Open access advocates, myself included, often talk about public scholarship for the public good. Open access advances the pace of scientific progress, promotes interdisciplinary research and collaborations, and allows researchers to share their work with those who don’t otherwise have access to it. We’ve all had the experience of hitting a paywall, and it’s not hard to believe that members of our local and global communities do too.

The Budapest Open Access Initiative, regarded as one of three declarations that defined and shaped the movement, establishes the public good as the foundation for open access:

An old tradition and a new technology have converged to make possible an unprecedented public good. The old tradition is the willingness of scientists and scholars to publish the fruits of their research in scholarly journals without payment, for the sake of inquiry and knowledge. The new technology is the internet. The public good they make possible is the world-wide electronic distribution of the peer-reviewed journal literature and completely free and unrestricted access to it by all scientists, scholars, teachers, students, and other curious minds. Removing access barriers to this literature will . . . lay the foundation for uniting humanity in a common intellectual conversation and quest for knowledge.

But who is the Public? How do open access repositories like CUNY Academic Works benefit them? We want to know!

The Office of Library Services at the CUNY Central Office recently set-up a new feature in Academic Works: a feedback form. PDF cover pages in select series now include a question: How does access to this work benefit you? Let us know!Readers that click the hyperlink are directed to a feedback form that asks for some basic information as well as permission to publicly share their comments.

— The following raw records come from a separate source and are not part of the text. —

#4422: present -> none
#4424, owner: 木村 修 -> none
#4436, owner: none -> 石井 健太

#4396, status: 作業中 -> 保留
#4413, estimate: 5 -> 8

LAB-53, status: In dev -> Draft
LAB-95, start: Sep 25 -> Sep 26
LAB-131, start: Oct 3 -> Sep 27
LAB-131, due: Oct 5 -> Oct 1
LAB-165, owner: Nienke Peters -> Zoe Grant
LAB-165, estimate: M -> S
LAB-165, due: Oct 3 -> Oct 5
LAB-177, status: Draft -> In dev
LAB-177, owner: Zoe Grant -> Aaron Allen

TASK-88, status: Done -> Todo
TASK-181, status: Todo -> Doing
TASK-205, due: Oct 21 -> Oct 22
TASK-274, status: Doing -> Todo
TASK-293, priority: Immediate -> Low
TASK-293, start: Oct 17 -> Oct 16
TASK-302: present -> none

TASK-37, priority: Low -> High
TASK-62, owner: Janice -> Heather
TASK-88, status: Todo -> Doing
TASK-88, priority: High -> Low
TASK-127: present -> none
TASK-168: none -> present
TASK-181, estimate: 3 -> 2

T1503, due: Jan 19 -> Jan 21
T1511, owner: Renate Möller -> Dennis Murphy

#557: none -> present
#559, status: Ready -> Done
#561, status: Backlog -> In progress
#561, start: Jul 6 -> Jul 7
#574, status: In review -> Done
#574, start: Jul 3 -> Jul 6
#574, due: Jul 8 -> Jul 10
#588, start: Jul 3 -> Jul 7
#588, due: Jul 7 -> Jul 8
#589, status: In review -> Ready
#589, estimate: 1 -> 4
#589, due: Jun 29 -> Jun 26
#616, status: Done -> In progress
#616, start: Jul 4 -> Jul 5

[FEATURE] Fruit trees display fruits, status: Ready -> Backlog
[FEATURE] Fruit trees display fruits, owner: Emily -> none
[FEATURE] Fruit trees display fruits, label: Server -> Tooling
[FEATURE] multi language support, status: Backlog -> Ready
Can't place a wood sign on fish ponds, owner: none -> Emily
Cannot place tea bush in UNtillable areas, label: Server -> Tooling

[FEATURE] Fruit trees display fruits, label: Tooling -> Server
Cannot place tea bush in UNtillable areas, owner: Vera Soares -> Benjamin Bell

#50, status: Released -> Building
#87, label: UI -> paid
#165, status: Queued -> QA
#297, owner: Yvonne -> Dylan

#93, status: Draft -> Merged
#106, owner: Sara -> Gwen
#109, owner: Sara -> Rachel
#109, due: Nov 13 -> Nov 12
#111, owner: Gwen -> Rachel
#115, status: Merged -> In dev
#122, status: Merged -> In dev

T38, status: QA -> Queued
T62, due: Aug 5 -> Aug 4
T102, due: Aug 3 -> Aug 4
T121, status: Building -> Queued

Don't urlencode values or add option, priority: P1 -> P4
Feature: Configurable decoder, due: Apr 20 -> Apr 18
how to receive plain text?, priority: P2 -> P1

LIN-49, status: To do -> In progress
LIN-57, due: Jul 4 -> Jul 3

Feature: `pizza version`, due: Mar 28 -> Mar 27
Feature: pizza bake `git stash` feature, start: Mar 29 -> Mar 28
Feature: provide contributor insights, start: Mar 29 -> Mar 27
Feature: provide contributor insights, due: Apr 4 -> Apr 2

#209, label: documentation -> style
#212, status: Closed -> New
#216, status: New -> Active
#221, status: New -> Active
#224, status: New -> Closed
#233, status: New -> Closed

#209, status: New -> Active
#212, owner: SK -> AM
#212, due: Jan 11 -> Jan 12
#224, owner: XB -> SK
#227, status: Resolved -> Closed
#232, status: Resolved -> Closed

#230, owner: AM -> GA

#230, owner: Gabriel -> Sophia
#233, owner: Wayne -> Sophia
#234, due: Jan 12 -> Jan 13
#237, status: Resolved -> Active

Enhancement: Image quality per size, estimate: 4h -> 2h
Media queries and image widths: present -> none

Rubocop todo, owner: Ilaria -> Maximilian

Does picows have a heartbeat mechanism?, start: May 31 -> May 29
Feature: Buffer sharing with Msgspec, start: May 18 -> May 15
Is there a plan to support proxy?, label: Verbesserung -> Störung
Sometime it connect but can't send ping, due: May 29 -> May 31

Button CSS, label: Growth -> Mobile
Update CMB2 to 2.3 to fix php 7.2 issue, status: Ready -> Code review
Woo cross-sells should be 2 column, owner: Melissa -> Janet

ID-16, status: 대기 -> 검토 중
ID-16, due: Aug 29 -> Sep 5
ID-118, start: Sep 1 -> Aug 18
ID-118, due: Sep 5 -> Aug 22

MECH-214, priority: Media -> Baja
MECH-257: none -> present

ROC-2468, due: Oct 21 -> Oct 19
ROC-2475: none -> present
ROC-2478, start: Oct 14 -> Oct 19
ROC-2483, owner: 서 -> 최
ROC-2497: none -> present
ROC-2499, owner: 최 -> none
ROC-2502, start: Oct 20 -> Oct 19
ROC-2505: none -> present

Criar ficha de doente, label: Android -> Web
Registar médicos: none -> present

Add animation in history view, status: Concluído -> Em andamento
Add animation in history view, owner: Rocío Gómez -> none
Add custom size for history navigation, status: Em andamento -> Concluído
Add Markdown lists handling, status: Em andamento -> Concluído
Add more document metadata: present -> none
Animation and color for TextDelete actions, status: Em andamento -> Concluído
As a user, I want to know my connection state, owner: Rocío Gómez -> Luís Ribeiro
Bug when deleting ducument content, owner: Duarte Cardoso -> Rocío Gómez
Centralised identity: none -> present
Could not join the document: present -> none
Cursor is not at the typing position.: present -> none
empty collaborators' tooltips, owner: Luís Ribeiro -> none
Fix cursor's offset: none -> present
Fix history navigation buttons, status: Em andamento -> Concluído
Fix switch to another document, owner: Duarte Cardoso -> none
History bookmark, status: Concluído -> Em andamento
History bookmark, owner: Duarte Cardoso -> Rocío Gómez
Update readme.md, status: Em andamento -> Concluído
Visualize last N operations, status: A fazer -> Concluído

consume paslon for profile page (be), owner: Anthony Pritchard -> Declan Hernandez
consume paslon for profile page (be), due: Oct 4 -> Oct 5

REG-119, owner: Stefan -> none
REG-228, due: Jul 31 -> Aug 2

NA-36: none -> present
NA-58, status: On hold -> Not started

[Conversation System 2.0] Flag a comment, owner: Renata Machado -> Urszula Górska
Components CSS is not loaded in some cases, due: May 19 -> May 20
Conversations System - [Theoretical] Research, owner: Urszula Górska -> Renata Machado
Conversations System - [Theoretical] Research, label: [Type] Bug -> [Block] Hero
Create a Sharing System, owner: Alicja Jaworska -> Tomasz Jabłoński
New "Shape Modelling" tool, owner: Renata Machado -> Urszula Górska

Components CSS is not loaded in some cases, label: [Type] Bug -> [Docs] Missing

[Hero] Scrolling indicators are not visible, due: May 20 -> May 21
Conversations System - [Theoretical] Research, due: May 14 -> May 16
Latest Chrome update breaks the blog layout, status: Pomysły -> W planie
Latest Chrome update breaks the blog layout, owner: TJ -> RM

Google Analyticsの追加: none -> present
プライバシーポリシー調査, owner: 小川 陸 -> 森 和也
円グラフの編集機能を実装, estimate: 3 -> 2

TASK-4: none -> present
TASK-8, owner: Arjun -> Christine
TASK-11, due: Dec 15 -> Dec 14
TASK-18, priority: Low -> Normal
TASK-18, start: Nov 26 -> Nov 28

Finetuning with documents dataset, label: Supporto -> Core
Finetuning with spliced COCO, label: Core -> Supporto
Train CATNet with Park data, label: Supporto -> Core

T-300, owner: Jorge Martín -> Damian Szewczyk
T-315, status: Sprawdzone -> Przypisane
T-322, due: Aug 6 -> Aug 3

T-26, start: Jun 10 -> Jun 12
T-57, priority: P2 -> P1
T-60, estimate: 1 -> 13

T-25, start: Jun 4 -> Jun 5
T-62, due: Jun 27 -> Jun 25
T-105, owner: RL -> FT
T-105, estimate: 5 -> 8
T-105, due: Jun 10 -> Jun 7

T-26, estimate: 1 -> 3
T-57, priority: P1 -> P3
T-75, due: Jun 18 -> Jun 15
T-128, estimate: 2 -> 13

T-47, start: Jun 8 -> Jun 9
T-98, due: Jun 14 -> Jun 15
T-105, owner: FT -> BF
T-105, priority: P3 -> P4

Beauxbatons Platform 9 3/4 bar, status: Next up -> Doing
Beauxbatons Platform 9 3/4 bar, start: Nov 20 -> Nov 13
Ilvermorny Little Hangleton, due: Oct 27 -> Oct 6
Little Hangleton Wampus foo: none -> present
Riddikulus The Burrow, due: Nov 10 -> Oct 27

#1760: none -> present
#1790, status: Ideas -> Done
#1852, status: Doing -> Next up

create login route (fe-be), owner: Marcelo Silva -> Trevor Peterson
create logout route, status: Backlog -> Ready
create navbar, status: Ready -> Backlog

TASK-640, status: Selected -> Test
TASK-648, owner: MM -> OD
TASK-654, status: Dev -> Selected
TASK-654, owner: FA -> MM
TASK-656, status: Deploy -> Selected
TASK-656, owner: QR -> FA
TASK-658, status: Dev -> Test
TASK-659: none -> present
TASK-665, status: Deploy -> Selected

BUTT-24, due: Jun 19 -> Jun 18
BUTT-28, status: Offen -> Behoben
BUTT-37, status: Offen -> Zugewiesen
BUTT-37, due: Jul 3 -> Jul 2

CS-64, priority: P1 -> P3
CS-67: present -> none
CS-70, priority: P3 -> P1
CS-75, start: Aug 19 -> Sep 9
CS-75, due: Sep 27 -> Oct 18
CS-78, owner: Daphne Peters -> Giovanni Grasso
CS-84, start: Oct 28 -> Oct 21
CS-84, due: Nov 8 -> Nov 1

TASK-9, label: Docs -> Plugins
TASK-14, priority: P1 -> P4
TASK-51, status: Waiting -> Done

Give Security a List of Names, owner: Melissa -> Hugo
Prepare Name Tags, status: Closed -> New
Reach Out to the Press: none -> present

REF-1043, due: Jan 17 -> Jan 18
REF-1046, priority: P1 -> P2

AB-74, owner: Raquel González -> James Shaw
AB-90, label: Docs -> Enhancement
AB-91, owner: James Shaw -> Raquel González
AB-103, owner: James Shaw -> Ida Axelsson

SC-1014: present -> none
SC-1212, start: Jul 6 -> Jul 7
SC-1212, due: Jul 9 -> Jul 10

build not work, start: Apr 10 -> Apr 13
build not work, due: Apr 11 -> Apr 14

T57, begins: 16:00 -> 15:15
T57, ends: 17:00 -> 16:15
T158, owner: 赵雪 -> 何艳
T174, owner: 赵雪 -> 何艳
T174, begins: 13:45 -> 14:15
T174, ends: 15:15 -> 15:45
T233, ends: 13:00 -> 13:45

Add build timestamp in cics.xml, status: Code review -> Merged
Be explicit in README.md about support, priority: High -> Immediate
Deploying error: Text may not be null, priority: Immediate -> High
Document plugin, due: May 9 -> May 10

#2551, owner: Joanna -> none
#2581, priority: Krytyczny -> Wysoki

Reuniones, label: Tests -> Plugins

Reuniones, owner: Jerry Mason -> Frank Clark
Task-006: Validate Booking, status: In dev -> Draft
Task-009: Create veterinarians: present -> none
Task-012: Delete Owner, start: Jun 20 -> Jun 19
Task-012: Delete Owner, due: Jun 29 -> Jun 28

Before rolling it out across the repository, this feature was tested on a collection of dissertations at the Graduate Center. Monthly usage reports let us know this content gets a lot of attention, but who is downloading and reading it? How does it contribute to the public good? I can’t tell you about each download, but I can now tell you how open, public access to “The Contributions of Earl “Bud” Powell to the Modern Jazz Style” benefit one person:

I am a 52 year old engineer who has been playing jazz piano since the age of 10. I am delighted to find this thesis about one of the most important jazz pianists of the 20th century. It includes the *incredible* transcription of “Strictly Confidential,” an amazing piano piece by legendary jazz pianist Bud Powell. I have been looking for a transcription for this piece my entire life, as it is far too complicated for me to hear with my basic ears…

This is the first of what I expect to be many stories that demonstrate the benefits of open access to the public. Future feedback will be posted to this blog when permissions allow.